Over his career, Sabathia has been no stranger to going deep into a game, so pitching eight innings doesn’t seem like much of an accomplishment. However, his current streak is not only tied for the highest in his career, but since 2009, ranks second to Cliff Lee’s amazing run of 10 consecutive starts of eight innings, which was established last season.

Most Consecutive Starts of At Least Eight Innings, 2009-2011

Pitcher Start End Games W L CG IP ERA
Cliff Lee 6/18/2010 8/6/2010 10 6 2 5 86.1 2.08
CC Sabathia 5/19/2011 6/4/2011 4 4 0 1 33.2 1.60
Felix Hernandez 9/17/2010 4/1/2011 4 3 1 2 33 1.36
Felix Hernandez 6/13/2010 6/30/2010 4 3 0 2 35.2 1.26
Matt Cain 5/22/2010 6/8/2010 4 3 1 3 34 0.26
Tim Lincecum 6/12/2009 6/29/2009 4 3 1 3 35 1.03

Source: Baseball-reference.com

At his current pace, Sabathia would end the season with approximately 245 innings, giving him three straight seasons with at least 230. If the Yankees’ ace accomplishes that feat, he’d become the first Yankee to do it since Ed Figueroa in 1976 to 1978. What’s more, he would also become only the 23rd Yankees’ pitcher to throw at least 230 innings in any three seasons, and the eighth in the last 50 years.

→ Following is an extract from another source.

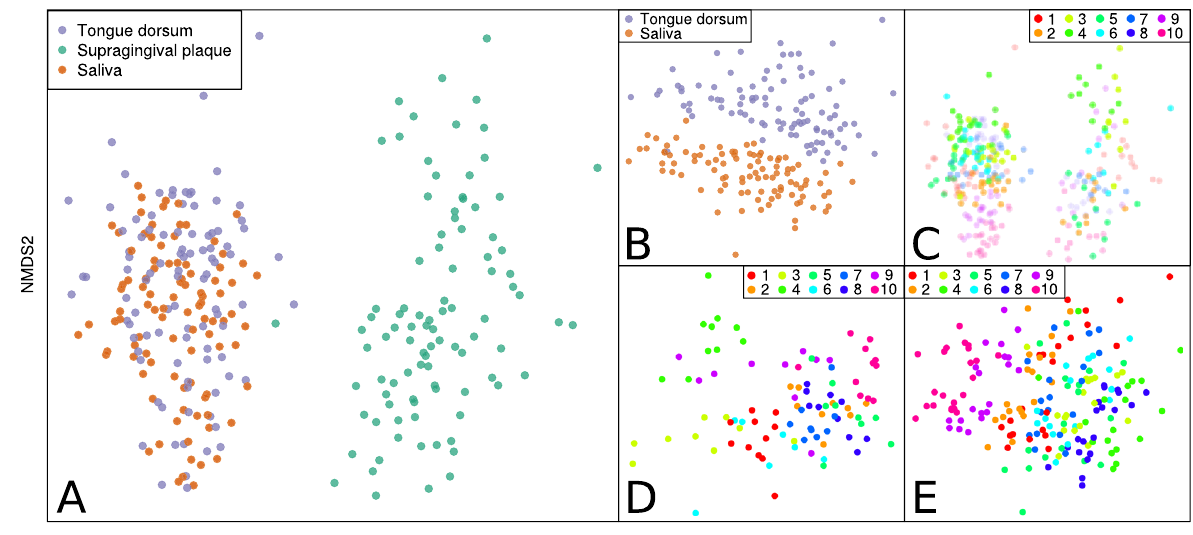
Fig. 1 NMDS ordinations of samples showing sample dissimilarity patterns under the Bray – Curtis measure. a All samples colored by oral site (stress value: 0.16). b Tongue and saliva samples colored by oral site (stress value: 0.20). c All samples colored by subject number (stress value: 0.16). d Supragingival plaque samples colored by subject number (stress value: 0.16). e Tongue and saliva samples colored by subject number (stress value:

Seasons with At Least 230 Innings by a Yankees’ Pitcher, Since 1961

Pitcher Years From To Age
Mel Stottlemyre 9 1965 1973 23-31
Whitey Ford 5 1961 1965 32-36
Ron Guidry 4 1978 1985 27-34
Fritz Peterson 4 1969 1972 27-30
Ed Figueroa 3 1976 1978 27-29
Doc Medich 3 1973 1975 24-26
Stan Bahnsen 3 1968 1971 23-26

Source: Baseball-reference.com

Sabathia is quickly establishing himself as one of the most durable (not to mention effective) starters in franchise history. In fact, he has been so good in his first two-plus seasons that it’s easy to sometimes take him for granted. However, his contribution to the team can’t be overstated, a realization that will likely come into play this off season. Should the big lefty decide to opt out, the Yankees may have no choice but to go just as deep as Sabathia.